Linear questing is where a player is given a set of starter quests that introduce the player to a story arc. In a linear system it is almost always imperative to complete one quest before being given the next one. In fact often a player cannot obtain a new quest until they have completed the prerequisite quest(s).
In other words think of it as an unfolding story that forces you to read the first couple of chapters in a book before being able to read the middle or the end. Also a linear quest system often will lead a player along, telling them where to go next and who to talk to. A good example of a game that uses this system is World of Warcraft, especially in the latest expansion Cataclysm.
Open Ended structure
This system is the exact opposite of Linear as there is usually no forced direction a player must take along their journey. Often quests are distributed in “Quest Hubs” where a player will interact with an NPC and gain a group of quests to complete in the immediate area. Some direction may be given, but usually it is only where to find the next “Hub” location. Sometimes this system can also feature mini linear quest chains where a sub story can be told on a limited basis. Examples of games that utilize this system are EVE, Star Trek Online and Warhammer online.
Which is better?
Like any question that is asked this one is open to a person’s interpretation and preference, however I feel that there are distinct advantages and disadvantages for both. First off linear questing is a lot easier for new players to pick up as the game is more strictly structured and easier to follow where to go. Also this style is better suited for story telling as since it is a chain, players are less likely to miss a key component in the story arc.
At the same time linear questing inhibits a person’s ability to explore and make their own path in the world. Also it often forces a player to complete quests they may find less enjoyable or bothersome as they are unable to progress unless they do. This type of system also limits player to player interaction as each individual may be on a different level of the quest chain and unable to work together. This problem became even more evident in World of Warcraft when they introduced heavily phased content where two players may not even see the same thing.
On the other side of the coin, open ended questing is often harder to learn and navigating the game world is often trickier and confusing. Players may also miss entire quest groups all together if they miss or are unable to find a quest hub. This system is a lot less organized and efficient, but this is also one of its positives for some. Personnel freedom to go where you want and do what you want is usually better than being told where to go. Also players can drop a quest and never complete it with limited penalty if they so choose to do so.
In my gaming life I have encountered both styles. In World of Warcraft, a game I have played from the beginning, I have seen both open ended questing (Vanilla, Burning Crusade) to Linear (Wrath and Cataclysm). In WoW the difference in play style has been dramatic where leveling in “Vanilla” gave very little direction and often players would not have even visited entire areas of the world. Today’s game has been completely changed with the Cataclysm expansion. Lower level questing as well as 80-85 leveling has become very linear as a player is heavily guided from one place to the next.

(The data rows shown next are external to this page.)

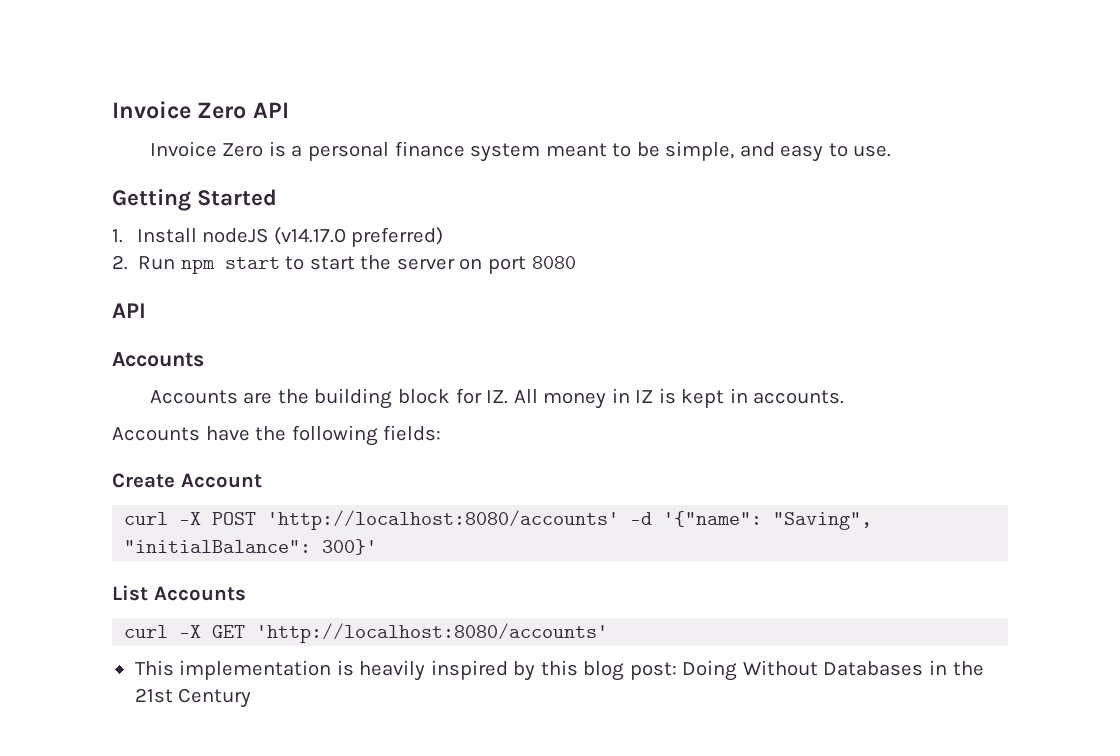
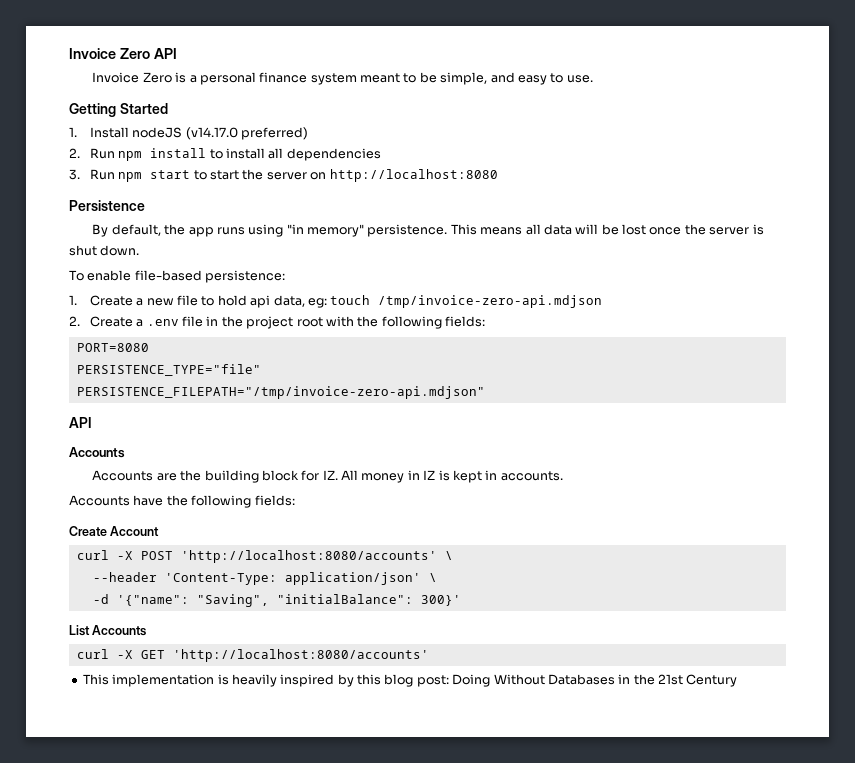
(215, 266) none -> [150,148,381,161] [69,169,143,182] install to install all dependencies // 3. Run npm
[487,256,576,274] port 8080 -> [329,169,498,182] [69,200,145,211] [92,224,764,237] [69,245,140,256] [69,270,286,283] [69,295,603,308] [69,316,485,329] [76,343,149,352] [76,364,261,376] [76,386,485,399] http://localhost:8080 // Persistence // By default, the app runs using "in memory" persistence. This means all data will be lost once the server is shut down. // To enable file-based persistence: // 1. Create a new file to hold api data, eg: touch /tmp/invoice-zero-api.mdjson // 2. Create a .env file in the project root with the following fields: // PORT=8080 // PERSISTENCE_TYPE="file" // PERSISTENCE_FILEPATH="/tmp/invoice-zero-api.mdjson"
(620, 520) none -> [444,551,453,560] [92,572,437,585] \ // --header 'Content-Type: application/json' \ //

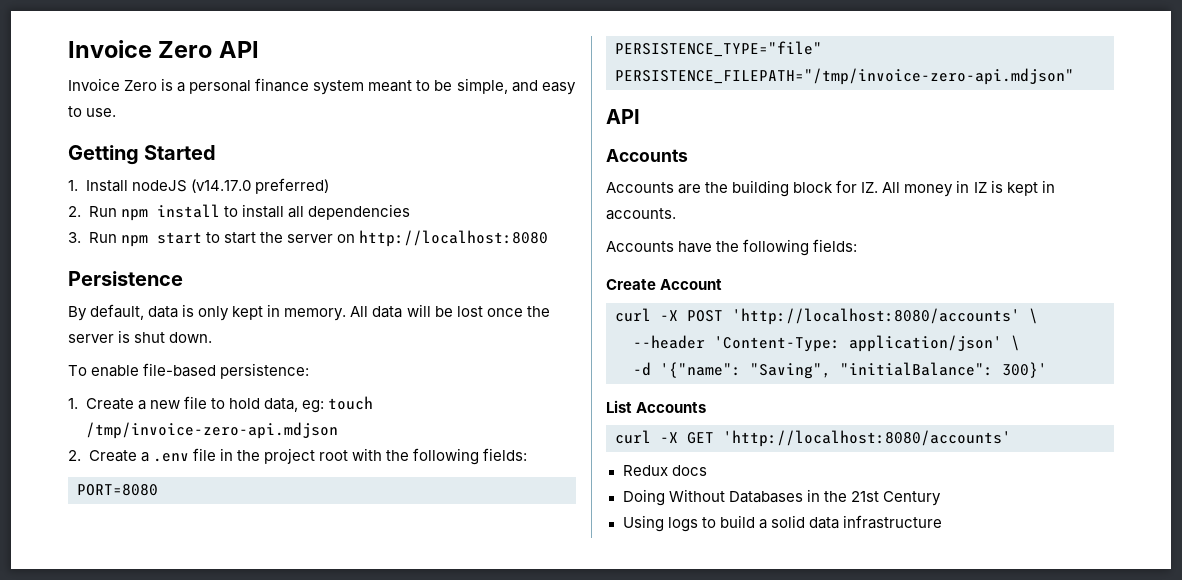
[164,224,541,237] the app runs using "in memory" persistence. This means all -> [148,304,369,321] data is only kept in memory. All
[250,295,271,308] api -> (260, 403) none
[82,674,449,687] This implementation is heavily inspired by this blog post: -> [622,465,707,476] Redux docs //
(738, 680) none -> [622,515,942,532] // Using logs to build a solid data infrastructure

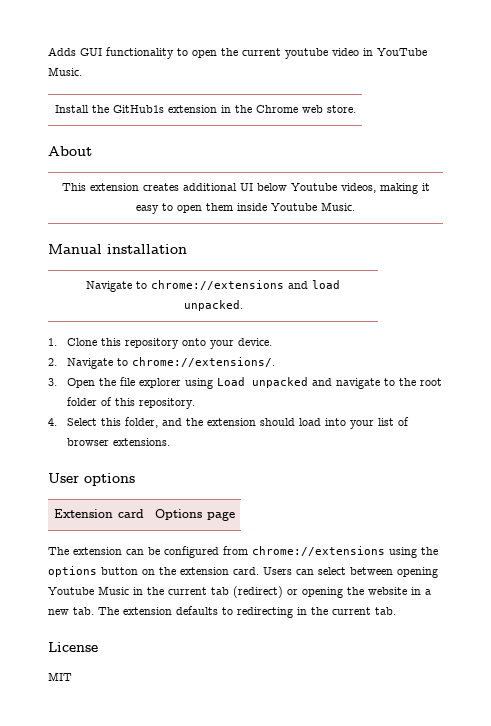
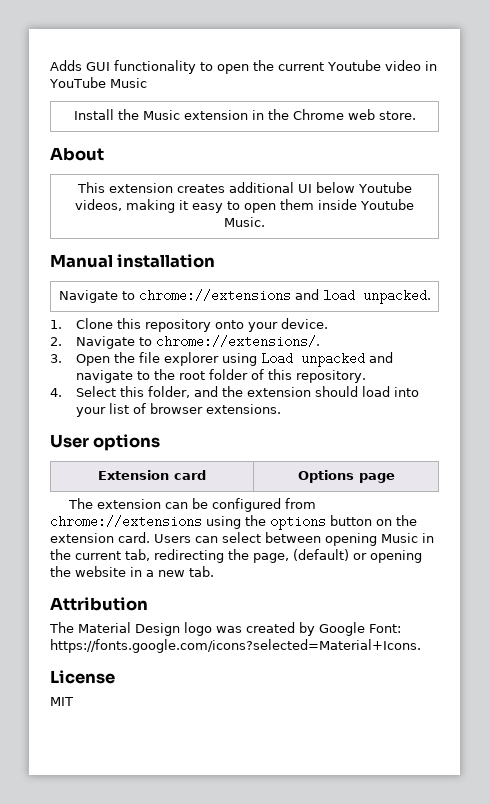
[285,48,328,59] youtube -> [327,60,381,71] Youtube
[48,67,82,76] Music. -> [109,78,147,88] Music
[112,105,164,113] GitHub1s -> [142,110,180,120] Music
[48,587,94,595] Youtube -> (377, 539) none
[211,586,283,598] tab (redirect) -> [125,549,349,563] tab, redirecting the page, (default)
[98,606,396,618] The extension defaults to redirecting in the current tab. -> [50,597,148,611] [49,622,401,636] [50,639,421,653] // Attribution // The Material Design logo was created by Google Font: https://fonts.google.com/icons?selected=Material+Icons.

I did enjoy leveling my character from 80 to 85 and some of the new early level content, but overall I didn’t get the sense of danger or an expansive world I got in the earlier game. In fact it felt very much like a single player game. In contrast if I look at my early mail wearing Pally days life was very different. I felt immersed in the larger world around me and often had feelings of concern over where I was. Even though I rarely saw another player while leveling when I did discover a new place and saw the people milling about it almost felt like I had stumbled forth from a dessert to find a small island of civilization. This also gave me the feeling that I was doing something right, as I was able to navigate the wilds and discovered further quests to do.
Now in other games namely EVE and Star Trek Online the questing system is very open ended with little to no direction. When I first played both games learning where to go and how to get there was somewhat daunting. This I’m sure led to more than one player giving up in the beginning. EVE with its very high learning curve for the general game play tried to make things easier by introducing starter quests, but after these few quick missions your pretty much on your own. To some players this is gaming nirvana, but to the general player base it can appear to be too much to bother with.
STO on the other hand was not nearly as hard to figure out as EVE, but I still had some initial difficulty finding where to go in a semi large galaxy. Quest text didn’t help much either as only a couple of words are used to tell you where to go to find quests. Also in STO quests can be turned in remotely by contacting the quest giver via the quest interface. This is nice, but it also cuts down the amount of back and forth (Map learning) a player will have to do. I enjoyed my time on EVE and still play STO, but I got to admit that in the beginning I found the games a bit confusing or hard to navigate. Then again I really enjoy the freedom of not being forced down a singular path.
My ideal quest system would include a lot of open ended questing with a little help from an overall linear design. What I mean by this is have a guiding main story arc with a linear design to guide players from place to place, but have the majority of quests be placed in an open ended system where players can choose the ones that they feel are mandatory. Give us some street signs, but don’t build walls along the way either. If I wander off into the wilderness only to emerge further down the road at a new location, don’t make it so no one there wants to talk to us because we hadn’t helped their cousin bob yet back at the last rest stop.